Taken together, this study describes a timely and lightweight solution for cancer CNA detection that is scalable to large-scale sequencing studies. A similar approach can be applied for accurate CNA detection in high-depth single-cell sequencing, and the solution is extensible to whole genome sequencing. A remaining challenge is the joint identification of unknown parameters such as ploidy and cellularity—in which parameters may not be identifiable without imposing additional assumptions. Nevertheless, we hope that our solution offers a path forward for deconvolving the complexities of the cancer genome, and stimulates further interest in allele-specific CNA profiling based on LRR and BAF.

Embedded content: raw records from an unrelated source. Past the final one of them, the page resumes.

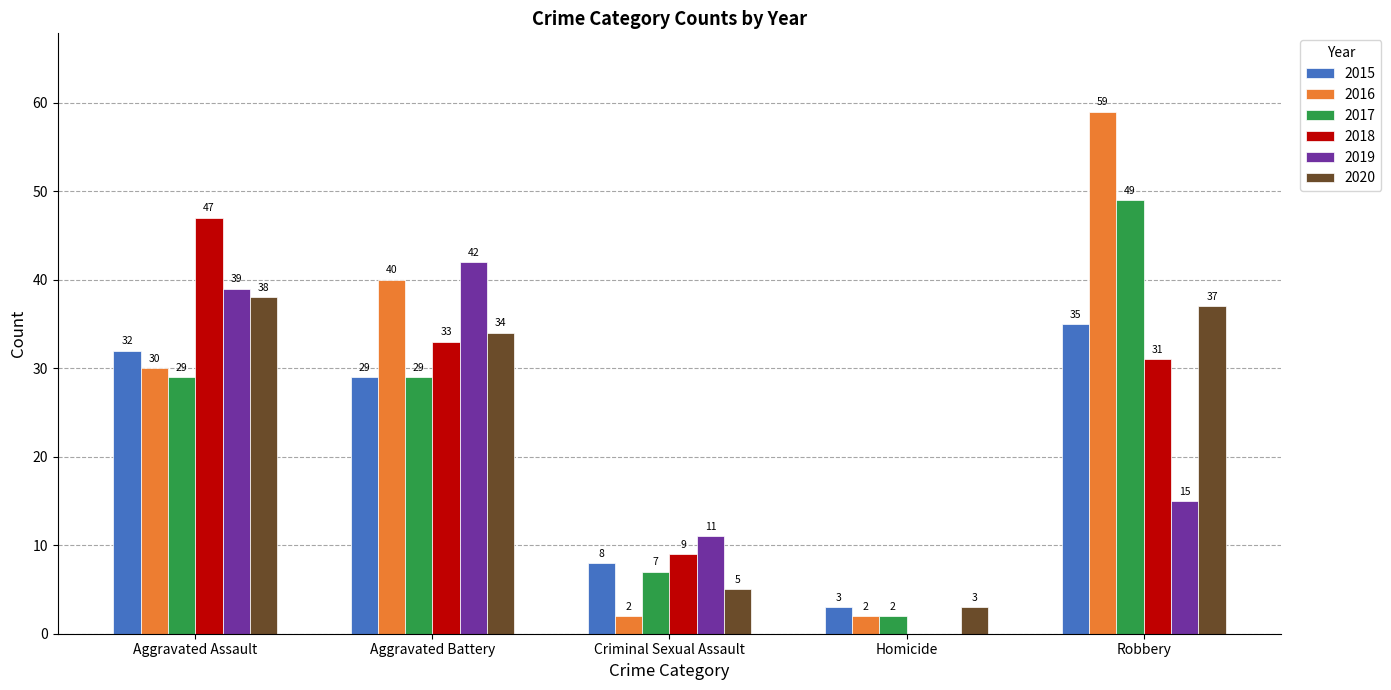

What is the sum of all 2019 values?

107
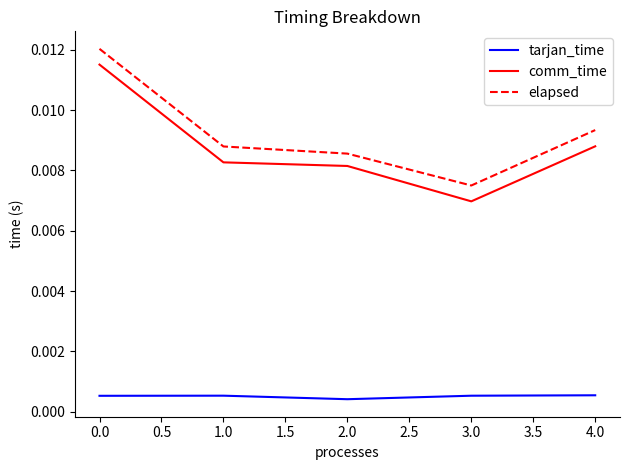

Does the chart have visible grid lines?

No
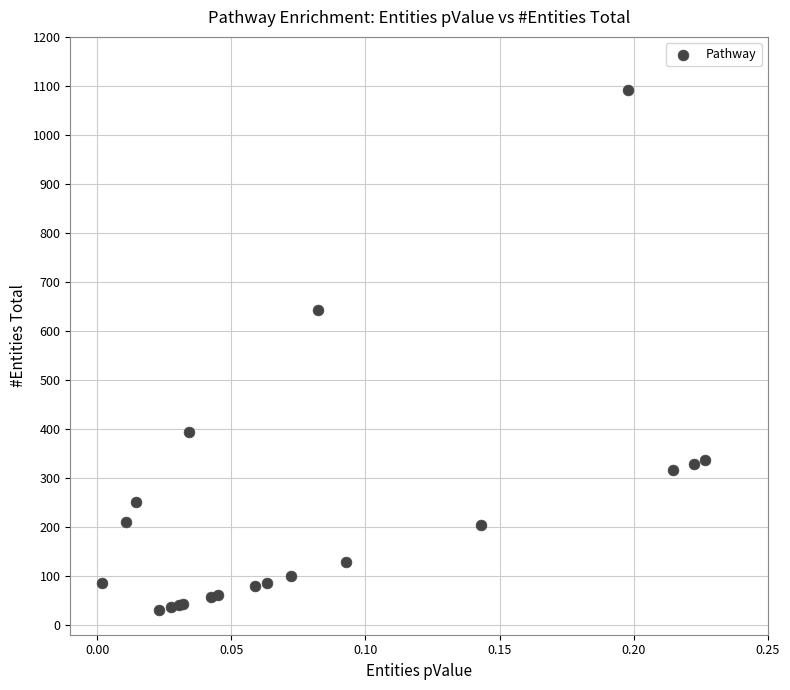

What Y value in the scatter plot is closest to 561?

643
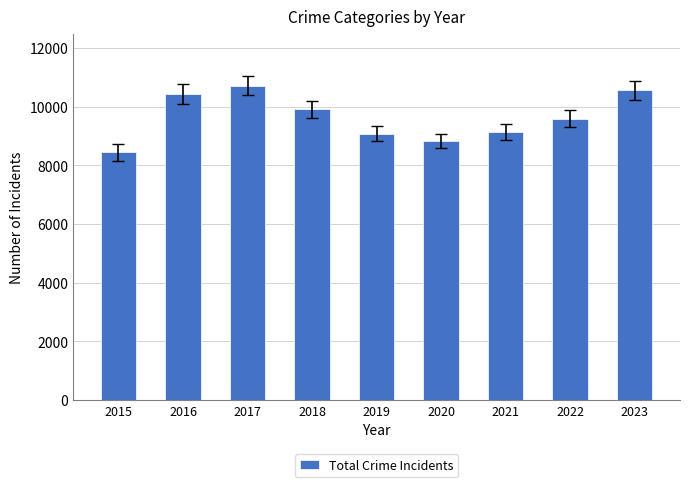

At which category does the chart reach its minimum across all series?

2015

We propose a lightweight approach for assessing WES-based global DNA copy number abberations that (i) replicates copy number calls from exisiting analysis methodologies; (ii) derives tumor ploidy and cellularity; and (iii) provides information for cross-tumor integrative analysis.
The authors would like to thank Bo Li for helpful discussion.
M.K. was supported by the National Cancer Institute (Yale SPORE in skin cancer, P50 CA121974). M.C. was supported in part by the National Institutes of Health (NIH) grants R01 CA082659 and P01CA142538. X.W. was supported in part by the NIH grant P20 CA192994.
Conflict of Interest: none declared.